この暦は、サポテカやオルメカといったメソアメリカの他の文明の暦や、ミックステカやアステカの暦のような現代またはそれ以降の暦と多くの共通点があります。メソアメリカの暦はマヤに始まったものではありませんが、マヤの暦の拡張と改良は最も洗練されたものでした。マヤの暦は、アステカの暦と並んで、最もよく知られ、最もよく理解されている暦である。
起源と用途
マヤ暦は古代から使われ、石碑の刻文や建築、宗教儀礼、農業の計画、王の即位や重要事件の記録に用いられました。暦は宗教的・天文学的な知識と密接に結びつき、星の観測や太陽の運行に基づいて調整されました。今日でもグアテマラ高地などでは、伝統儀礼や日々の占いに暦の要素が生き残っています。
仕組みの基本
マヤ暦は複数の周期を組み合わせて時間を表します。おもな仕組みは以下の3つです。
- Tzolk'in(トゥォルキン):儀礼用の260日暦。20の「日名」と1から13までの数が組み合わさって260通りを作ります。主に儀礼と占いに用いられました。
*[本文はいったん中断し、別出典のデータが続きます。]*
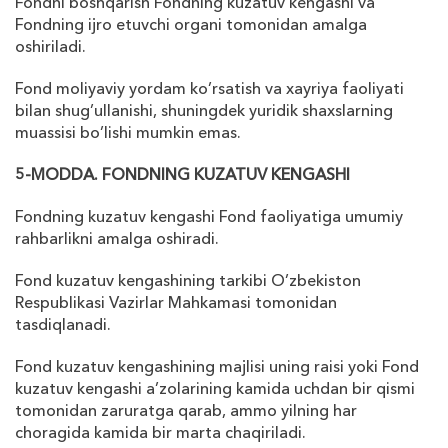
Fondni boshqarish Fondning kuzatuv kengashi va
Fondning ijro etuvchi organi tomonidan amalga
oshiriladi.
Fond moliyaviy yordam ko’rsatish va
х
ayriya faoliyati
bilan shug’ullanishi, shuningdek yuridik sha
х
slarning
muassisi bo’lishi mumkin emas.
5-MODDA. FONDNING KUZATUV KENGASHI
Fondning kuzatuv kengashi Fond faoliyatiga umumiy
rahbarlikni amalga oshiradi.
Fond kuzatuv kengashining tarkibi O’zbekiston
Respublikasi Vazirlar Mahkamasi tomonidan
tasdiqlanadi.
Fond kuzatuv kengashining majlisi uning raisi yoki Fond
kuzatuv kengashi a’zolarining kamida uchdan bir qismi
tomonidan zaruratga qarab, ammo yilning har
choragida kamida bir marta chaqiriladi.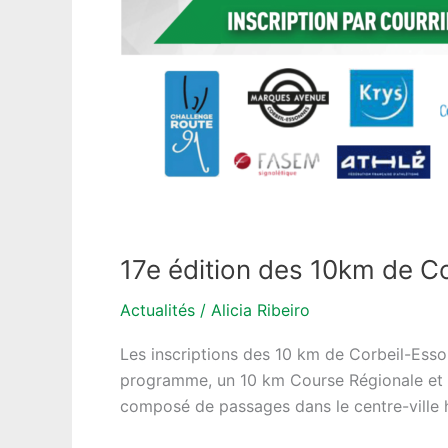
17e édition des 10km de C
Actualités
/
Alicia Ribeiro
Les inscriptions des 10 km de Corbeil-Esso
programme, un 10 km Course Régionale et u
composé de passages dans le centre-ville h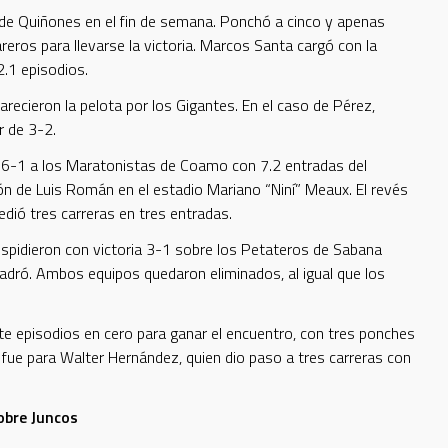
de Quiñones en el fin de semana. Ponchó a cinco y apenas
reros para llevarse la victoria. Marcos Santa cargó con la
2.1 episodios.
ecieron la pelota por los Gigantes. En el caso de Pérez,
r de 3-2.
 6-1 a los Maratonistas de Coamo con 7.2 entradas del
rón de Luis Román en el estadio Mariano “Niní” Meaux. El revés
dió tres carreras en tres entradas.
despidieron con victoria 3-1 sobre los Petateros de Sabana
Padró. Ambos equipos quedaron eliminados, al igual que los
te episodios en cero para ganar el encuentro, con tres ponches
a fue para Walter Hernández, quien dio paso a tres carreras con
obre Juncos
- Haab'(ハアブ):太陽暦に近い365日暦。18か月×20日+5日の「ウェエブ(噂される不吉な日)」で構成されます。農業や季節の把握に役立ちます。
- Long Count(ロングカウント):一意に日を数える連続日数の表記法。ある基準日(紀元前に設定された起点)からの日数を累積して表します。これにより歴史的事件の日付を正確に特定できます。
主要周期の数値としくみ
Long Countはマヤの位取り式(ほぼ20進法)を使い、ただし1つだけ例外があります。単位と日数は次の通りです。
- 1 kin = 1日
- 1 uinal = 20 kin = 20日
- 1 tun = 18 uinal = 360日(太陽年に近づけるため、uinalを18個で1年に合わせている)
- 1 katun = 20 tun = 7,200日
- 1 baktun = 20 katun = 144,000日
したがって、Long Countの表記は「baktun.katun.tun.uinal.kin」のように書かれ、例えば「13.0.0.0.0」は13 baktun分に相当します。
暦同士の関係:カレンダーロウンドと周期
Tzolk'in(260日)とHaab'(365日)は同時に始まると、52年(=18980日)ごとに同じ組み合わせに戻ります。これをカレンダーロウンド(Calendar Round)と呼び、社会的・儀礼的な長周期として重要でした。Long Countはそれらを超えて長期の歴史記録を可能にします。
起点(エポック)と現代の議論
Long Countの起点は伝承上の「世界創世の日」とされ、現代の暦に換算すると約紀元前3114年8月11日(グレゴリオ暦・GMT相関)とされることが多いです(GMT相関はGoodman–Martínez–Thompsonの相関係数に基づく)。この起点を基準に日数を数えることで、古代の碑文の日付を現代の暦に対応させられます。
現代での利用と誤解
現代でもマヤ暦の要素は伝統文化や観光、ニューエイジの思想などで注目されています。ただし、近年話題になった「2012年に世界が終わる」といった解釈は学術的には誤りです。2012年12月21日(またはその前後)にLong Countが「13.0.0.0.0」に到達したことは確かですが、マヤ人自身の記録や解釈を見る限り、それが終末を意味するという証拠はありません。むしろ周期の区切りや新しい時代の始まりを祝う文脈で記されることが多いのです。
まとめ:なぜ重要か
マヤ暦は単なる日付表ではなく、天文学、宗教、政治、農業が結びついた複合的な知識体系です。異なる周期を組み合わせて時間を捉える発想や、長期にわたる正確な日付記録の技術は、古代メソアメリカの高度な知識を示しています。今日でも研究と伝承が続き、その理解は改めて注目されています。